Vitamin D is beneficial for your health and wellness, and during the winter months, we lose one of our best sources of vitamin D: plentiful sunlight.
The body manufactures its own vitamin D when it’s exposed to the sun’s rays, so when shorter days and cooler temperatures prevent us from spending time in the sun, we begin to deplete our resources.
According to the University of Maryland Medical Center, vitamin D plays a key role in Seasonal Affective Disorder, or SAD. Many, many people suffer from SAD, which is essentially seasonal depression. In fact, Psychology Today estimates that 10 million Americans experience the disorder.
If you find that you often get the blues during the wintertime — or, if you’re just concerned about getting a healthy nutrient intake — you may want to consider these ideas for boosting your vitamin D levels.
Use Sun Lamps and Light Therapy
At-home sun lamps are a popular way to combat low vitamin D levels. However, you’re going to want to use these with great caution. Researchers at the University of California, Berkeley, note that UV is a concern for those using most at-home sun lamps. In order to manufacture vitamin D, the body must be exposed to UVB.
These products tend to only give you short bursts of UV– generally, up to five minutes’ worth. This is in an effort to combat the potential harm that can come from UV rays, such as accelerated aging, skin cancer and other forms of skin damage. Luckily, there are some UV-free alternatives to consider.
If you don’t live in an extremely cold climate, there’s no harm in bundling up and going for a walk. Even if it’s cold out, as long as the temperatures are tolerable, you’ll be doing your body more good than harm. Be sure to leave a small bit of skin, such as your forearms or face, exposed to the sun, and don’t stay out for longer than what feels good.
Eat More Fish and Eggs
If you’re not vegan, you’re going to want to eat a healthy amount of low-mercury fish and free-range eggs during the winter months. These foods are beneficial for maintaining healthy levels of vitamin D. In fact, did you know that Inuit populations were able to thrive simply by eating large fish, despite the extremely limited amount of sun exposure they faced during the winter months? This is because fish are so plentiful in levels of Vitamin D.
Take a Vegan Supplement
So what are the options for vegans? Unfortunately, there aren’t many.

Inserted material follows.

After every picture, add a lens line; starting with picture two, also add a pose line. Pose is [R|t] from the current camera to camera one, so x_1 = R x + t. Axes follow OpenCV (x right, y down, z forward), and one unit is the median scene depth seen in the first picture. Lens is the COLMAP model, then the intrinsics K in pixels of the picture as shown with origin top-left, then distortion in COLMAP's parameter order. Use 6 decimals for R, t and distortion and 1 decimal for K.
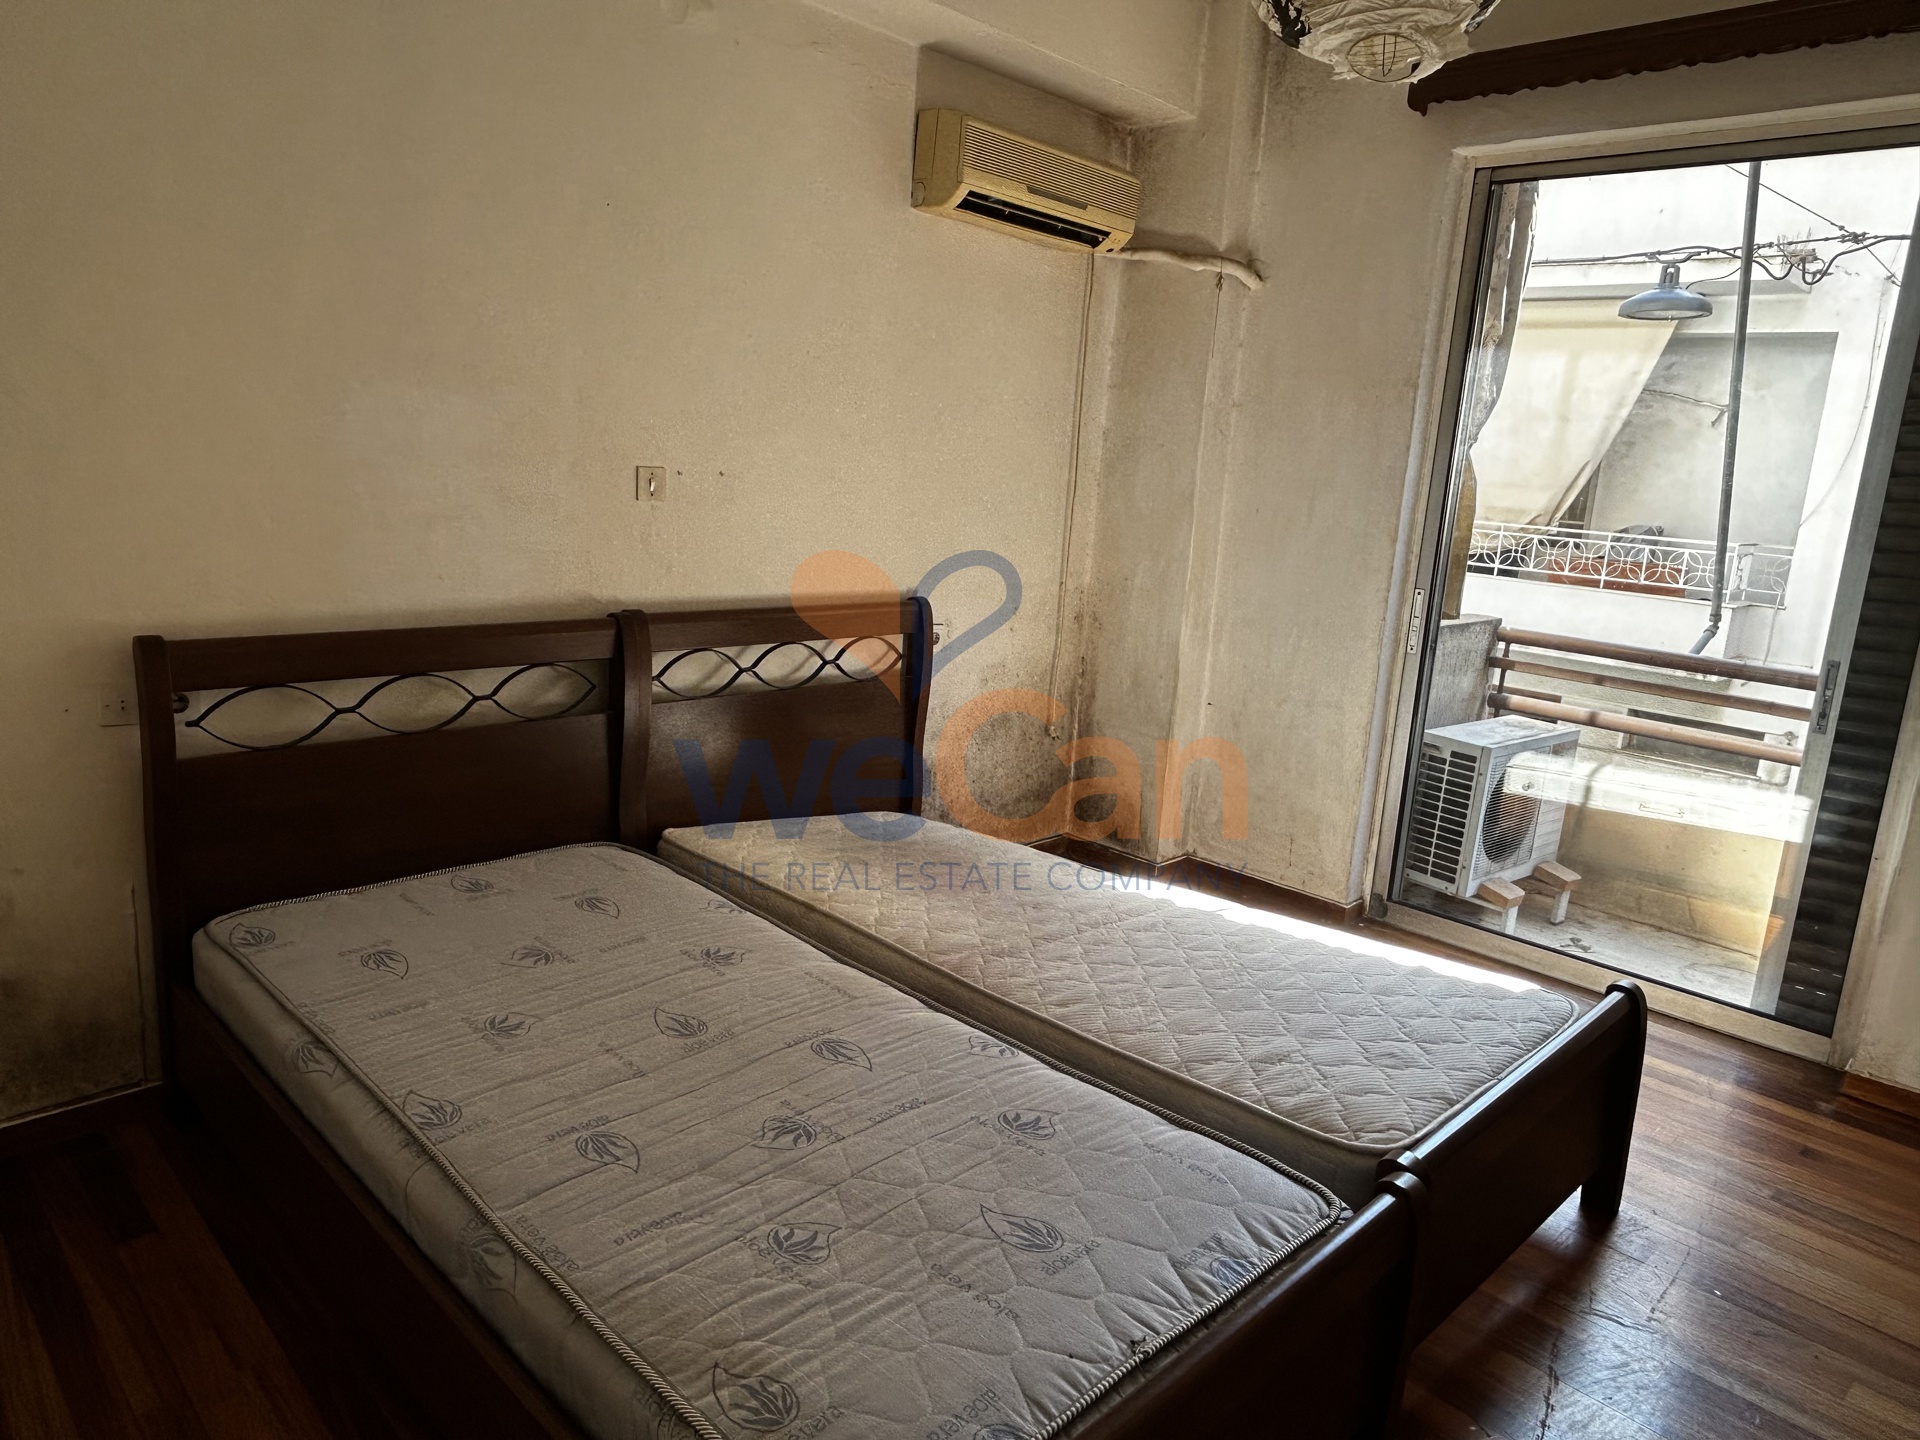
lens RADIAL K [[1228.8, 0, 938.7], [0, 1228.8, 735.1], [0, 0, 1]] dist [-0.015644, 0.001102]
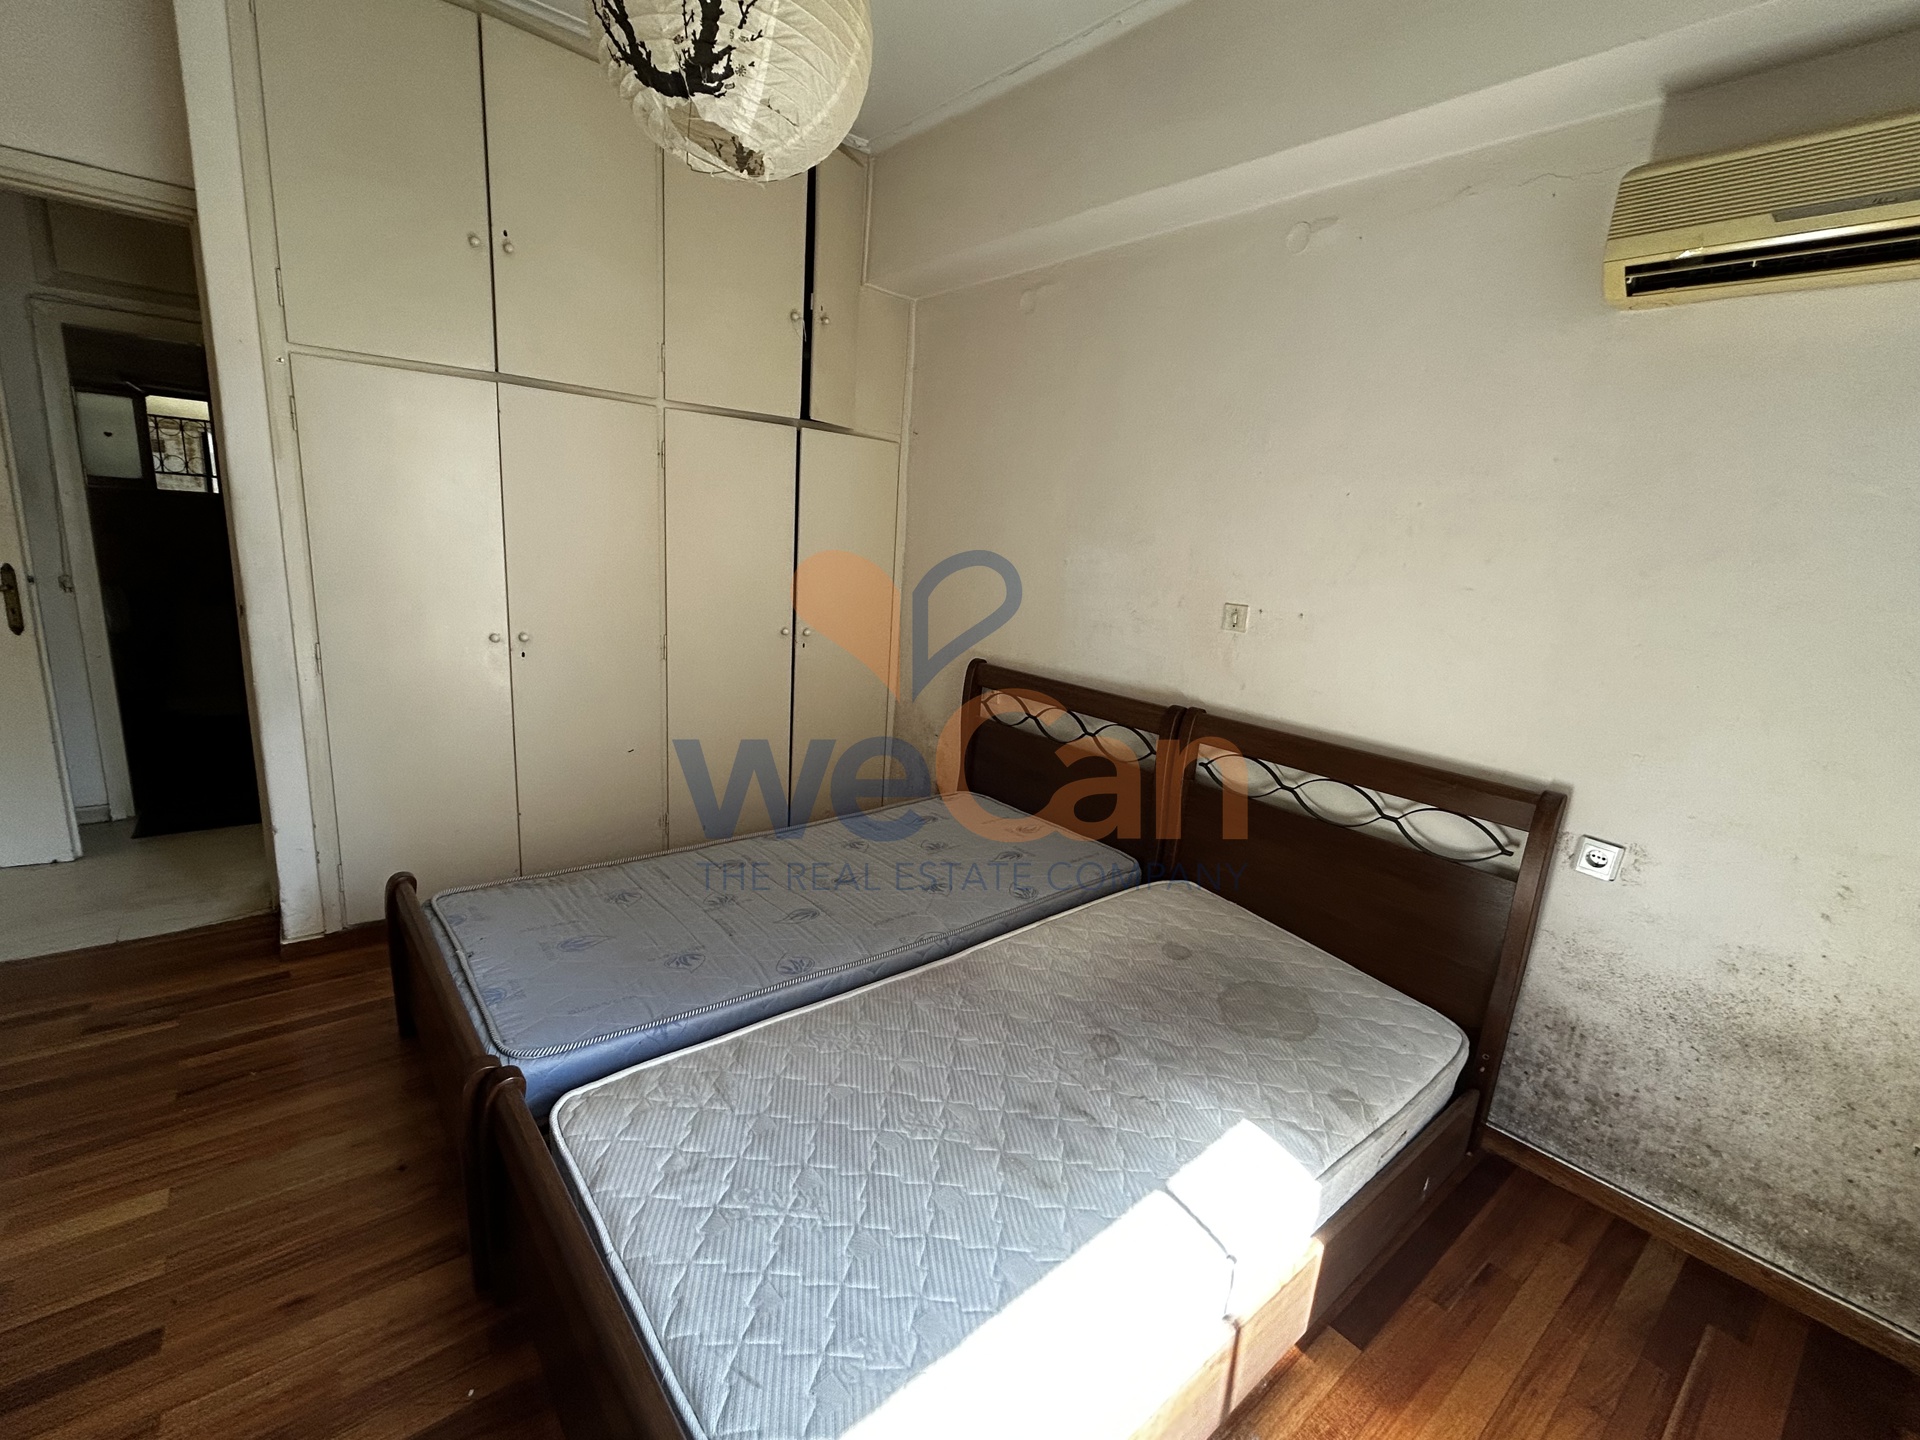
lens RADIAL K [[836.1, 0, 961.9], [0, 836.1, 703.9], [0, 0, 1]] dist [0.000828, -0.000048]
pose [[-0.091335, 0.133124, -0.986882, 0.600506], [-0.283870, 0.946425, 0.153938, -0.155479], [0.954503, 0.294206, -0.048652, 0.712931]]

“The only significant, natural sources of vitamin D in foods are fatty fish (e.g. cod liver oil, mackerel, salmon, sardines), eggs (if chickens have been fed vitamin D), and mushrooms (if treated with UV rays),” reports Vegan Health. “The vegan diet contains little, if any, vitamin D without fortified foods or supplements.”
So, if you’re vegan, you’re going to have to do some thorough digging to find vegan-friendly vitamin D sources. A few vegan vitamin D sources are available for purchase, but as noted by Vegan Health, some are not as easy for the body to absorb. Those who don’t eat animal products, therefore, should take extra care to get some sunlight on a daily basis to boost their own manufacture of vitamin D.
Supplement With Cod Liver Oil
Because fish is so rich in vitamin D, fish oils are a great way to boost your intake. They also have additional benefits for skin, hair and heart health. You can take them in supplement form or use them as a cooking oil. Both options will add vitamin D to your diet. Just be sure to look for fish oil that’s pure, sustainably raised and verified for low mercury levels.